Social Security benefits can have some flexibility in how you receive them, but the flexibility goes away after a while.
It’s possible to start benefits at one age and then stop receiving the benefits, starting them up again later. But this is not always the best option, because it might not work the way you want it to. There are strict limitations on how this can be accomplished.
A recent reader email reads as follows:
I took Social Security at 62 after the Great Recession to supplement my loss of income. I have been working since then (over 65 no income limit). I have two projects this year that will put me back in a substantial income level.
Can I suspend my Social Security income benefits and earn more at a later restart…..say 76 or later?
I am married and my wife (70) earns Social Security from my benefit. She worked for 15 years early on before we had children.
Absolutely this can be done as the reader suggests. However, since his wife is receiving benefits based on his record, her benefit will be suspended at the same time while his own benefit is suspended.
This rule came into effect with the Social Security update in 2015. Any time you suspend benefits on a primary record, all auxiliary benefits are suspended as well.
The rule is that you can suspend benefits after full retirement age, and then restart them at any point in the future.
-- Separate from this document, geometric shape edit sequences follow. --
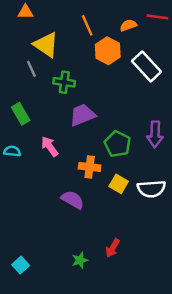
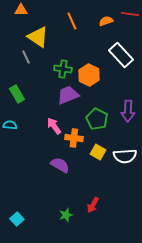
orange hexagon: (108, 51) -> (89, 75), moved
green cross: (64, 82) -> (63, 69), moved
pink arrow: (50, 146) -> (54, 126), moved

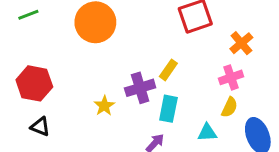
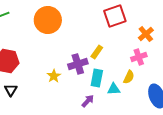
yellow semicircle: (229, 107) -> (129, 77), moved
black triangle: (40, 127) -> (11, 90), turned 40
cyan triangle: (207, 133) -> (114, 89), moved

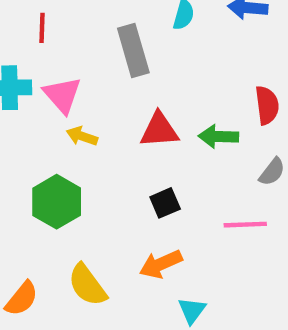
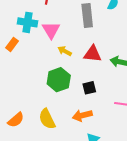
yellow arrow: (82, 136) -> (65, 51), moved
green hexagon: (57, 202) -> (59, 80), moved

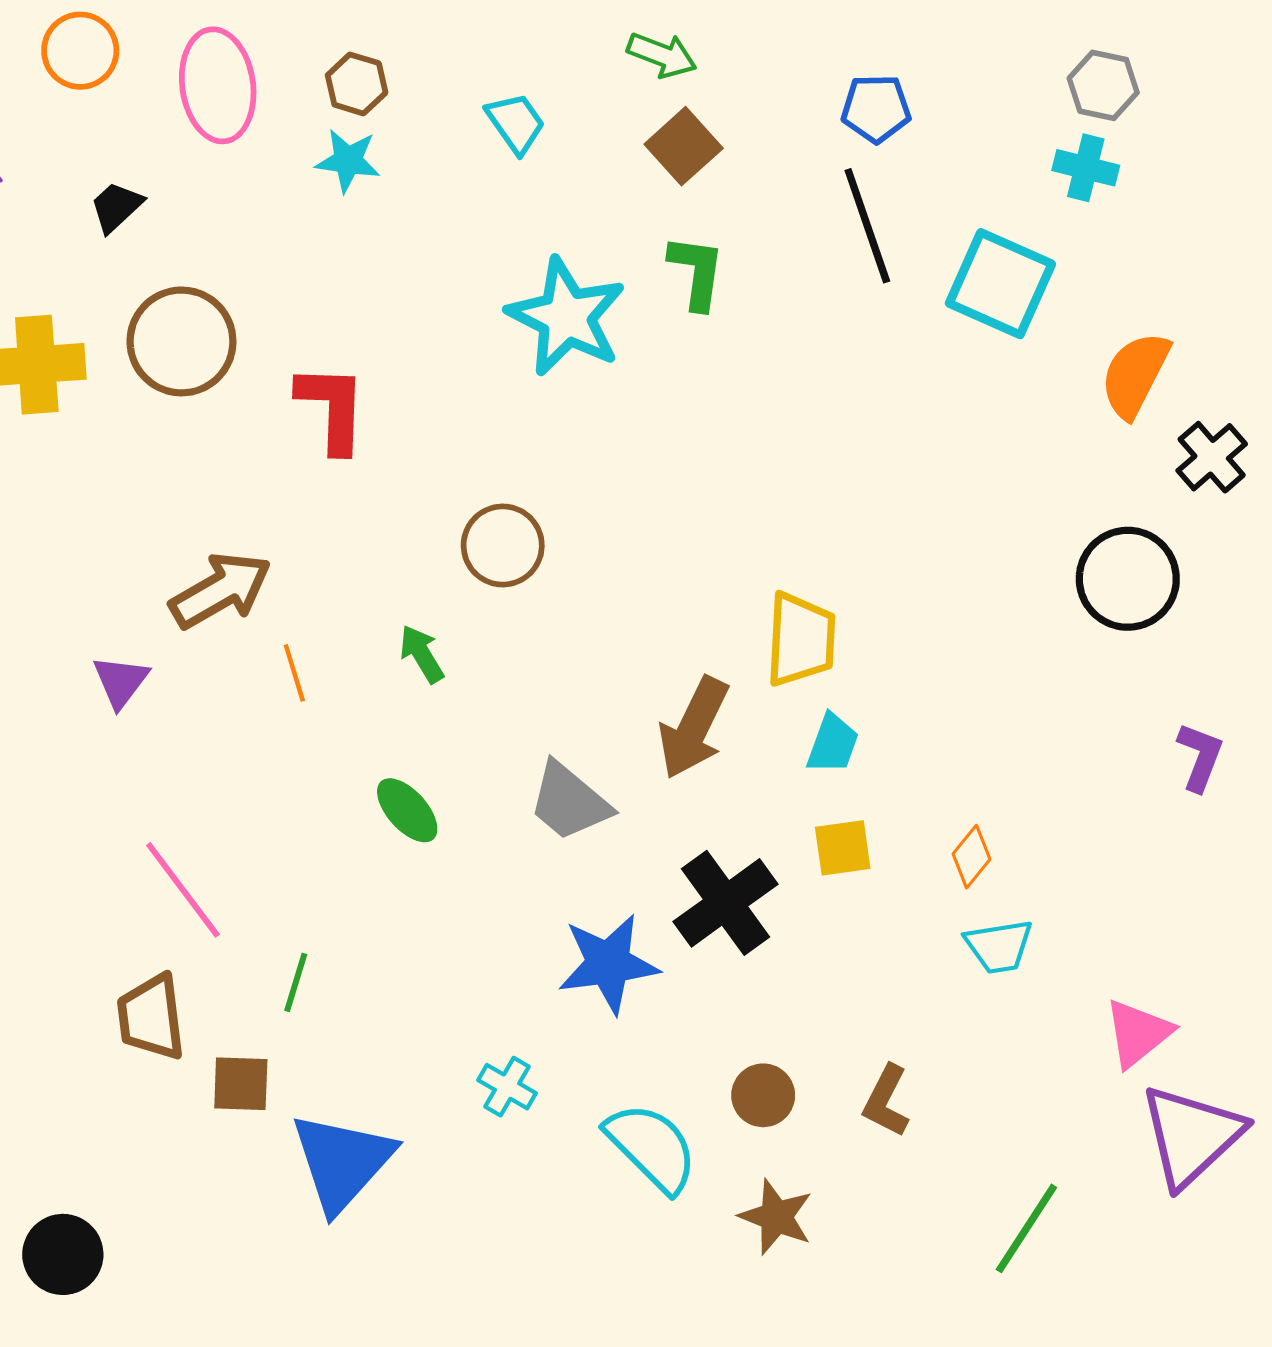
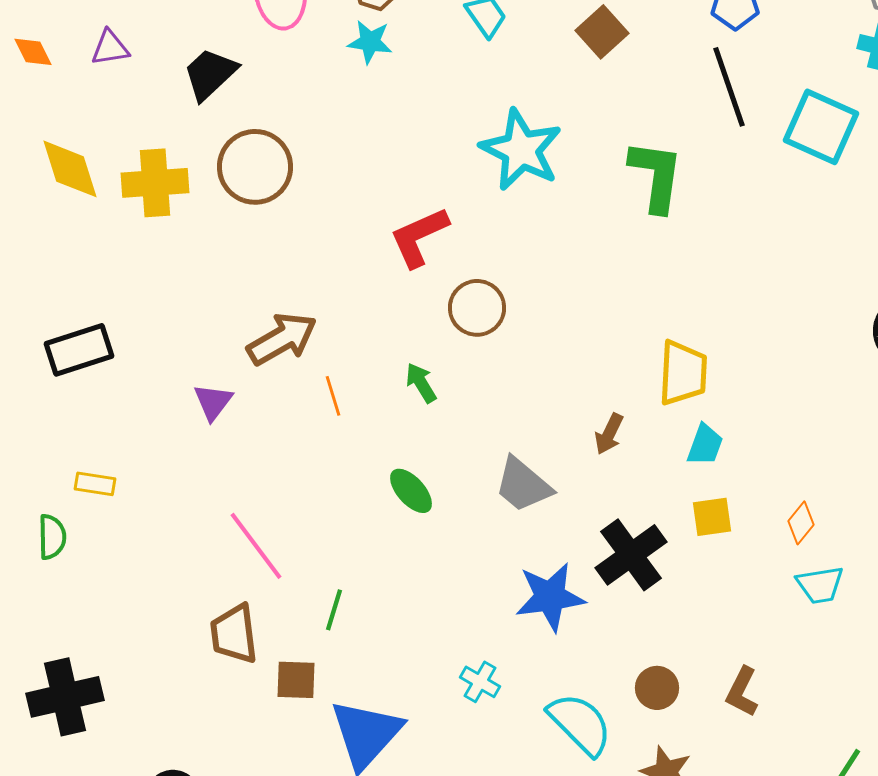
black trapezoid: (116, 207) -> (210, 74), size x1.5
green L-shape: (697, 272) -> (656, 176), moved, size x1.4
red L-shape: (332, 408) -> (419, 237), moved, turned -116
brown arrow: (694, 728) -> (609, 434), size x0.6

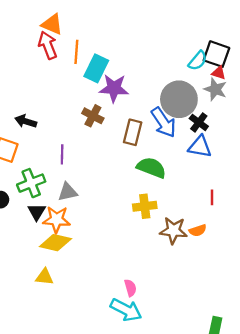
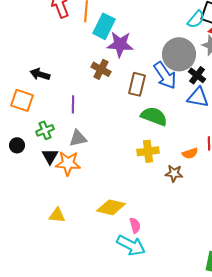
green cross: (31, 183) -> (45, 130), size x0.7
brown star: (173, 230) -> (174, 173), size x0.7
orange semicircle: (198, 230) -> (190, 153), moved
yellow diamond: (55, 243) -> (111, 207), moved

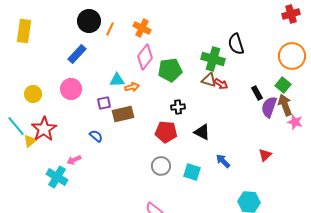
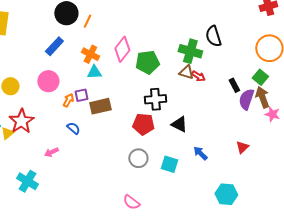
orange cross: (142, 28) -> (90, 54), moved
orange arrow: (132, 87) -> (68, 100), moved, turned -48
black cross: (178, 107) -> (155, 99), size x1.5
cyan cross: (57, 177) -> (27, 181), moved

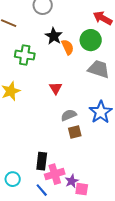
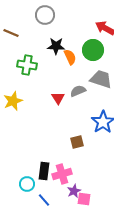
black star: (54, 36) -> (56, 46), turned -30
gray semicircle: (69, 115) -> (78, 91), moved
pink cross: (55, 174) -> (62, 174), moved
cyan circle: (13, 179) -> (27, 184), moved

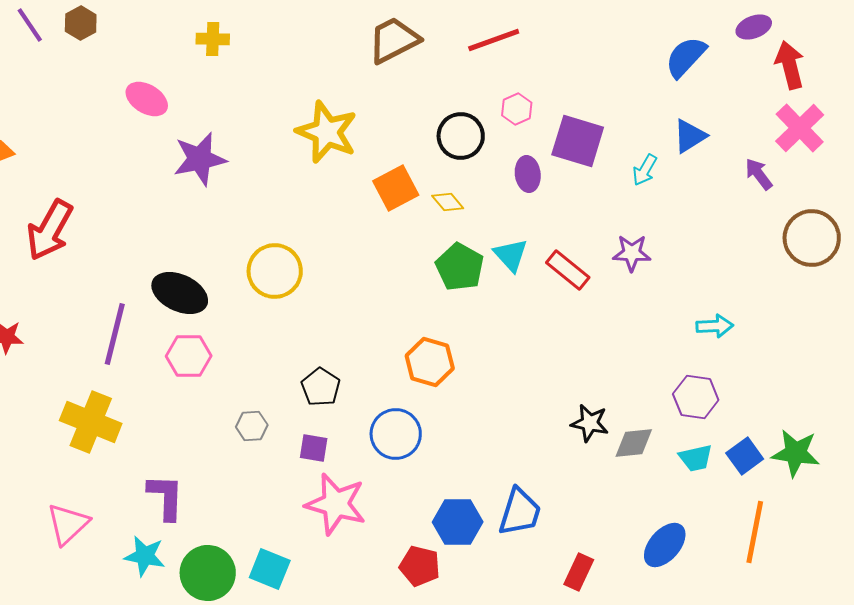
During the suspension period, up to age 70, you will earn delay credits for those months when you are not receiving benefits. The downside is that the auxiliary benefits (the benefit for this reader’s wife) do not earn those delay credits; the benefit for his wife will be the same (with COLAs added) as it was before the suspension.
Read: I’m 62, single and never had a retirement account. I have $100,000 to invest, but is it too late?
In addition, the reader suggests delaying out to age 76, but there is no reason to delay benefits past age 70 because there is no increase (no further delay credits) past age 70.
The reader doesn’t indicate his current age, but using the clue of “age 62 after the Great Recession” we can assume that he is currently over age 70. The Great Recession occurred in 2008, so at the very latest we might assume he reached age 62 in 2009 or 2010, which would make him 72 or 73 in 2022. At this point in the game, nothing would be gained by suspending benefits, period. After age 70 there are no additional delay credits, so suspending would just be, in effect, giving that money away.
Read MarketWatch’s Where Should I Retire? column
If he was younger than age 70 there could be a case made to suspend to pick up the delay credits, but this would have to be weighed against the also-suspended spousal benefit that his wife would have to forgo in the meantime. I suspect that suspending would not be as attractive in that case.
If he was younger than age 70 and either unmarried or his wife was receiving Social Security benefits based on her own earnings, again, suspending might make sense in order to accrue delay credits. But this would have to be weighed against the foregone benefits while suspended.
Given the circumstances, this reader really doesn’t have any flexibility with his Social Security benefits at this stage.